LAIBACH
'Also Sprach Zarathustra'
MUTE
Slovenian provocateurs Laibach return with their latest sonic offering in the form of 'Also Sprach Zarathustra', an album based on music originally created for a theatrical production of Thus Spoke Zarathustra (Also Sprach Zarathustra) based on Friedrich Nietzsche’s philosophical novel of the same name, which premiered in March 2016. The official release sees the original music updated and reworked into a studio album rather than released in it's theatrical form as they did with 1986's 'Baptism' and 1990's 'Macbeth'.

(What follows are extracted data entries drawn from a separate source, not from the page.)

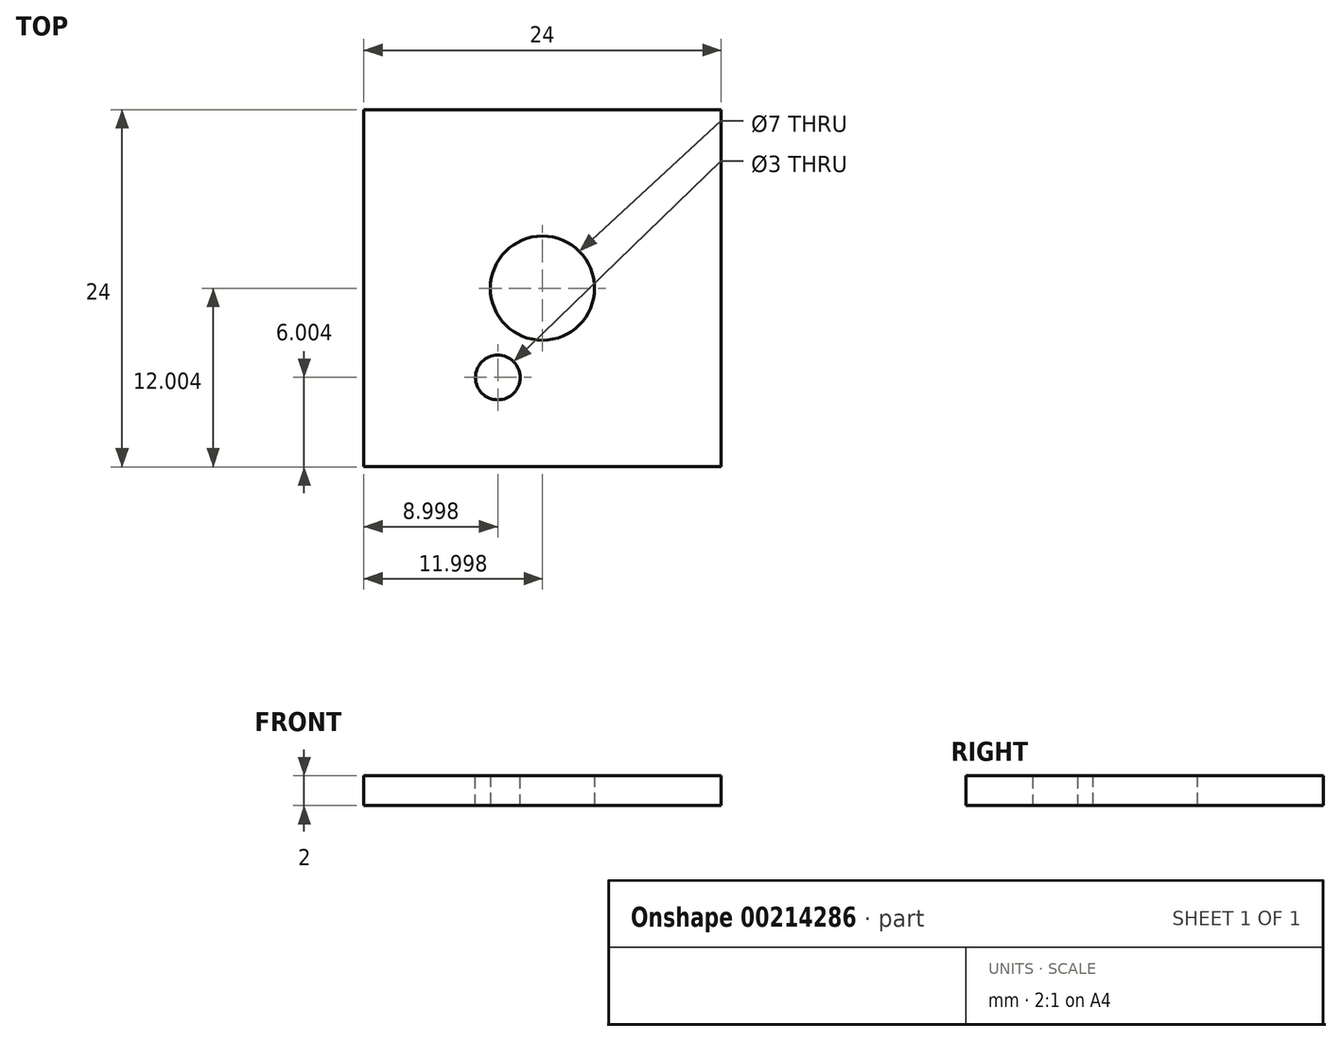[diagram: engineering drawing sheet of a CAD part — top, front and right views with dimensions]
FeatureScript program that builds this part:
annotation { "Feature Type Name" : "Feature", "Feature Type Description" : "" }
export const myFeature = defineFeature(function(context is Context, id is Id, definition is map)
    precondition{}
    {
        {
            var Q0;
            Q0=qCreatedBy(makeId("Top.planeOp"),FACE);
            var sketch = newSketch(context, id + "F0", { "sketchPlane" : qUnion([Q0])});
            skLineSegment(sketch, "E0.bottom", {"start": v(4.1, -2.38) * mm, "end": v(28.1, -2.38) * mm});
            skLineSegment(sketch, "E0.top", {"start": v(4.1, -26.38) * mm, "end": v(28.1, -26.38) * mm});
            skLineSegment(sketch, "E0.left", {"start": v(4.1, -2.38) * mm, "end": v(4.1, -26.38) * mm});
            skLineSegment(sketch, "E0.right", {"start": v(28.1, -2.38) * mm, "end": v(28.1, -26.38) * mm});
            skCircle(sketch, "E1", {"center": v(16.1, -14.38) * mm, "radius": 3.5 * mm});
            skSolve(sketch);
        }
        {
            var Q0;
            Q0 = qSketchRegion(id + "F0", true);
            extrude(context, id + "F1", {"entities" : qUnion([Q0]), "depth" : 2 * mm});
        }
        {
            var Q0;
            Q0=makeQuery(id+"F1.opExtrude","CAP_FACE",FACE,{"disambiguationData":[OSD([sQuery(id+"F0.wireOp",EDGE,"E0.bottom"),sQuery(id+"F0.wireOp",EDGE,"E0.top"),sQuery(id+"F0.wireOp",EDGE,"E0.left"),sQuery(id+"F0.wireOp",EDGE,"E0.right"),sQuery(id+"F0.wireOp",EDGE,"E1")])],"isStart":false});
            var sketch = newSketch(context, id + "F2", { "sketchPlane" : qUnion([Q0])});
            skCircle(sketch, "E2", {"center": v(13.1, -20.38) * mm, "radius": 1.5 * mm});
            skSolve(sketch);
        }
        {
            var Q0;
            Q0 = qSketchRegion(id + "F2", true);
            extrude(context, id + "F3", {"entities" : qUnion([Q0]), "operationType" : NewBodyOperationType.REMOVE, "oppositeDirection" : true, "depth" : 25 * mm});
        }
    });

The album is therefore a follow-up to their 2014 outing 'Spectre', and album that was as approachable as it was subversive, and perhaps saw the band's most favourable critical outing in their 30 year career. With the artistic intelligentsia now fully caught up with what Laibach have been doing for the past three decades this release will feel like a major swerve from anyone who have just encountered the band.
'Also Sprach Zarathustra' returns to the band's avant garde and neo-classical past and forgoes the pomp filled electronics of albums like 'Spectre', 'WAT', and 'NATO' that proved their most commercially successful. Tracks such as 'Ein Untergang', 'Ein Verkündiger', 'Von Gipfel zu Gipfel', 'Das Nichtlied I', and 'Als Geist' are sinister, foreboding blending metallic industrial rhythms and noise, with ambient drones, classical strings and horns, and the occasional piano refrain dominating the tracks, while Milan Fras' unmistakeable vocals power through.
There are one ore two moments where the softer and more melodic side of the band come through unabated by noise such as the album's opener 'Vor Sonnen-Untergang', and 'Vor Sonnen-Aufgang' which features the stunning vocals of Mina Špiler. But just as you feel you can breathe again the group pull you back into the darkness with the swirling, psychedelic noise of 'Von den drei Verwandlungen' to definitively shatter your sanity.
While this album returns to the strong neo-classical, avant garde and even martial sounds of their earliest albums. 'Also Sprach Zarathustra' is still executed and produced to the same high standard we've seen on the band's more recent commercial albums. Noise is textural, not over saturating, all the instruments come through clear and the mix feels spacious.
Anyone that has followed the career of Laibach won't be surprised by this album, in so much as with spectre being such a commercially friendly album that wrapped their subversive nature in dance rhythms and Wagnerian pop melodies, it seems natural that they would follow it up with a more experimental and less user-friendly release. Such is the joy of a group like Laibach, you can't make assumptions or take things for granted.
Those looking for 'Spectre' part 2, or even a hint of their other recently performed works such as the songs from the sound of music may have to wait longer for an official release. But in the here and now this is a welcome return to the dark and disturbing underbelly of the Laibach collective.